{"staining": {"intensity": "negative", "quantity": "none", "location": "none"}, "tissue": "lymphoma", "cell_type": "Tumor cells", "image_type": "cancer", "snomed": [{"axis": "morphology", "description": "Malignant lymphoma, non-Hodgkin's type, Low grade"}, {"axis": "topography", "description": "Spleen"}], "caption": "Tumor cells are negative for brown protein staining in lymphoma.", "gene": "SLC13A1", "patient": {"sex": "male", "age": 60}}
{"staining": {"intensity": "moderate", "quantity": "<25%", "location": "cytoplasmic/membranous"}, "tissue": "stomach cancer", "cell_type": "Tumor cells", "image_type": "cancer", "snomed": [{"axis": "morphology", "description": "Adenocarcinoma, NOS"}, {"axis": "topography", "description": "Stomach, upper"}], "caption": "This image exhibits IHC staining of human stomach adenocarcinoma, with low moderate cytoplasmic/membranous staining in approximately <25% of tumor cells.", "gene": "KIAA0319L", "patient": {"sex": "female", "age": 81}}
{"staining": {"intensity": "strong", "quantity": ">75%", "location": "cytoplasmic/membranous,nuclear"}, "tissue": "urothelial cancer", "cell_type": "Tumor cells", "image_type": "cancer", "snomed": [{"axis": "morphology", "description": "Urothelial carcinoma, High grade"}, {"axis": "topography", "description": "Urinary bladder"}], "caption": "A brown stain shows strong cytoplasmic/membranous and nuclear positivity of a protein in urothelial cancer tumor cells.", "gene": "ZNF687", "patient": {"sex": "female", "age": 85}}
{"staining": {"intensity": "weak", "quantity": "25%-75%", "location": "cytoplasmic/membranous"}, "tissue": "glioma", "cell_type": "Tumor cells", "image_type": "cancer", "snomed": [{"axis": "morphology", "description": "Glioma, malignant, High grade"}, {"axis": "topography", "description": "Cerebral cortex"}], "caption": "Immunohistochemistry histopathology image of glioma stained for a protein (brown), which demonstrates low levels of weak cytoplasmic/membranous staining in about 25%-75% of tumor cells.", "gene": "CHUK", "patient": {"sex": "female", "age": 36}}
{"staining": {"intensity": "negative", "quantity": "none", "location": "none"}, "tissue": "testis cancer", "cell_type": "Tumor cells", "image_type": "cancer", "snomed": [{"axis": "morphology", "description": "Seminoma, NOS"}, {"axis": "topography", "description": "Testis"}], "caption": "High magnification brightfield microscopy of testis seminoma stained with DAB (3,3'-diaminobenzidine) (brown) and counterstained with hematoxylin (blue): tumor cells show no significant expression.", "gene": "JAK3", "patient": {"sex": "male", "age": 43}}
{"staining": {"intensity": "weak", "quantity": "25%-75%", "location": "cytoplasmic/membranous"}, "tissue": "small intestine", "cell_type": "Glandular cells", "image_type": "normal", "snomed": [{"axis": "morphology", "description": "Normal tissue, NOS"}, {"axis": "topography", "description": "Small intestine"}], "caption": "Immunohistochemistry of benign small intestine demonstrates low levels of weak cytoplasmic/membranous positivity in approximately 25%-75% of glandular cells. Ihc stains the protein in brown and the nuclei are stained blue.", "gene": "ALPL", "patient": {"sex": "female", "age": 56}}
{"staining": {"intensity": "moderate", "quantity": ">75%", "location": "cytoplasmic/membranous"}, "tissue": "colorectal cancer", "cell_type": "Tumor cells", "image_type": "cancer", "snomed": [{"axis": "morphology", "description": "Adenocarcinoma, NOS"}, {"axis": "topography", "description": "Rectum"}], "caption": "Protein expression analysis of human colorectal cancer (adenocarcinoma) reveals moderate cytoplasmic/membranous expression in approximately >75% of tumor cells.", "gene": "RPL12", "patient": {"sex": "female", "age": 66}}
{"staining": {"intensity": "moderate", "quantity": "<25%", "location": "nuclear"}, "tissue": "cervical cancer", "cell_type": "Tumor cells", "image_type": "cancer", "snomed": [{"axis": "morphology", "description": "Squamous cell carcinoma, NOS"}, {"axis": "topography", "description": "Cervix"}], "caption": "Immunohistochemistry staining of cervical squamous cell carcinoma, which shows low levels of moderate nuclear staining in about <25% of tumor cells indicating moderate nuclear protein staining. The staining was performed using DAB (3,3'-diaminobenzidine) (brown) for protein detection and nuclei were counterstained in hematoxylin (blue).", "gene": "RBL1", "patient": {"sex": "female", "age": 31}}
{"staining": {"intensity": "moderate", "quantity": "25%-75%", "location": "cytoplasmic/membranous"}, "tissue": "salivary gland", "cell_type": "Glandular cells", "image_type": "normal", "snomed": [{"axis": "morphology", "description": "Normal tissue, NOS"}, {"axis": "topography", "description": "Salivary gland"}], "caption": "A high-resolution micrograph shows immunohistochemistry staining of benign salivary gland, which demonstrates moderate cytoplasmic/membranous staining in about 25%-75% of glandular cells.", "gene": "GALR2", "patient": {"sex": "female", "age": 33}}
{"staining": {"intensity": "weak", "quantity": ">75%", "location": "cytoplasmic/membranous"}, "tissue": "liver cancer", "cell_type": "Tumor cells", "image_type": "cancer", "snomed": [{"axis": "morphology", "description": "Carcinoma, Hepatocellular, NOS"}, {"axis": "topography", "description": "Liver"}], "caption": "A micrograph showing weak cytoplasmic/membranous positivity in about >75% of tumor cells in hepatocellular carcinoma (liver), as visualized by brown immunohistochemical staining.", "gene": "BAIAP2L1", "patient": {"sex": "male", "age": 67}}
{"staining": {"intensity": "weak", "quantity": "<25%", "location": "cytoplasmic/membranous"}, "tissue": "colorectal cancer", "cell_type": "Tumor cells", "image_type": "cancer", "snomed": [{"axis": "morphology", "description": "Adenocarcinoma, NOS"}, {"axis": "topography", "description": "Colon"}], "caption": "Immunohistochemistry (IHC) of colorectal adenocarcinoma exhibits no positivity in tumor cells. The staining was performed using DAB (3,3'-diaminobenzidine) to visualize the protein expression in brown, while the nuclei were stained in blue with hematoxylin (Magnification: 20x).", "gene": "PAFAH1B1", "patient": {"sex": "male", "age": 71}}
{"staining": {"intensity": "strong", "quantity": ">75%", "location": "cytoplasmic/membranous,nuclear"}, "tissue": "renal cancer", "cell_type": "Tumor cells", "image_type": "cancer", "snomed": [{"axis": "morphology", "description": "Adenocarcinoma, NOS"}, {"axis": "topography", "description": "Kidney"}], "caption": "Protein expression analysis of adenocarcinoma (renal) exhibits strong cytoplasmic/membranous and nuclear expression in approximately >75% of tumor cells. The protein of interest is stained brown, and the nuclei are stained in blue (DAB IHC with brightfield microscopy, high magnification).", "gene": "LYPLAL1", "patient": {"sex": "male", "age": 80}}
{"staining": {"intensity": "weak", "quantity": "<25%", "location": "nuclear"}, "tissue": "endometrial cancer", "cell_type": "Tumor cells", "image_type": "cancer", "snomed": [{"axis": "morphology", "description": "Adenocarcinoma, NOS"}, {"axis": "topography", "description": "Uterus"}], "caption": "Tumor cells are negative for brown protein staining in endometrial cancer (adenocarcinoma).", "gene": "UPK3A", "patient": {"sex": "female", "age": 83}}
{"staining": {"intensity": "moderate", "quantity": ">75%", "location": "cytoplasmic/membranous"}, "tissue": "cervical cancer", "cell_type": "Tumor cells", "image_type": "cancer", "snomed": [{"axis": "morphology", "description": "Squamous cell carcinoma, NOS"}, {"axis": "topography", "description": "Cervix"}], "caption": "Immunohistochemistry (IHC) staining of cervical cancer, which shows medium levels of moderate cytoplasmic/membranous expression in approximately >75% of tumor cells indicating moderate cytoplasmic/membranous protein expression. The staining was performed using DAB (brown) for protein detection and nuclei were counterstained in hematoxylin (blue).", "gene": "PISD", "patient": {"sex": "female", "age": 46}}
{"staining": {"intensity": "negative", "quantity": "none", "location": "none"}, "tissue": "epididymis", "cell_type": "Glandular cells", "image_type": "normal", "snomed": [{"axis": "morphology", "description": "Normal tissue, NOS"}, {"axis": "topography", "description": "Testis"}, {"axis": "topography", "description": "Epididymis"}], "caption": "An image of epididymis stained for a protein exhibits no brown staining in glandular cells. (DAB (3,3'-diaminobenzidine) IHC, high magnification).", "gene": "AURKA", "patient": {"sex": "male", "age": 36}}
################
WORK INSTRUCTION
Reproduce exactly the entries above, limited to the lines from the one with "histopathology image of" through the one with "of benign small", both included.

SOLUTION TO THIS TASK
{"staining": {"intensity": "weak", "quantity": "25%-75%", "location": "cytoplasmic/membranous"}, "tissue": "glioma", "cell_type": "Tumor cells", "image_type": "cancer", "snomed": [{"axis": "morphology", "description": "Glioma, malignant, High grade"}, {"axis": "topography", "description": "Cerebral cortex"}], "caption": "Immunohistochemistry histopathology image of glioma stained for a protein (brown), which demonstrates low levels of weak cytoplasmic/membranous staining in about 25%-75% of tumor cells.", "gene": "CHUK", "patient": {"sex": "female", "age": 36}}
{"staining": {"intensity": "negative", "quantity": "none", "location": "none"}, "tissue": "testis cancer", "cell_type": "Tumor cells", "image_type": "cancer", "snomed": [{"axis": "morphology", "description": "Seminoma, NOS"}, {"axis": "topography", "description": "Testis"}], "caption": "High magnification brightfield microscopy of testis seminoma stained with DAB (3,3'-diaminobenzidine) (brown) and counterstained with hematoxylin (blue): tumor cells show no significant expression.", "gene": "JAK3", "patient": {"sex": "male", "age": 43}}
{"staining": {"intensity": "weak", "quantity": "25%-75%", "location": "cytoplasmic/membranous"}, "tissue": "small intestine", "cell_type": "Glandular cells", "image_type": "normal", "snomed": [{"axis": "morphology", "description": "Normal tissue, NOS"}, {"axis": "topography", "description": "Small intestine"}], "caption": "Immunohistochemistry of benign small intestine demonstrates low levels of weak cytoplasmic/membranous positivity in approximately 25%-75% of glandular cells. Ihc stains the protein in brown and the nuclei are stained blue.", "gene": "ALPL", "patient": {"sex": "female", "age": 56}}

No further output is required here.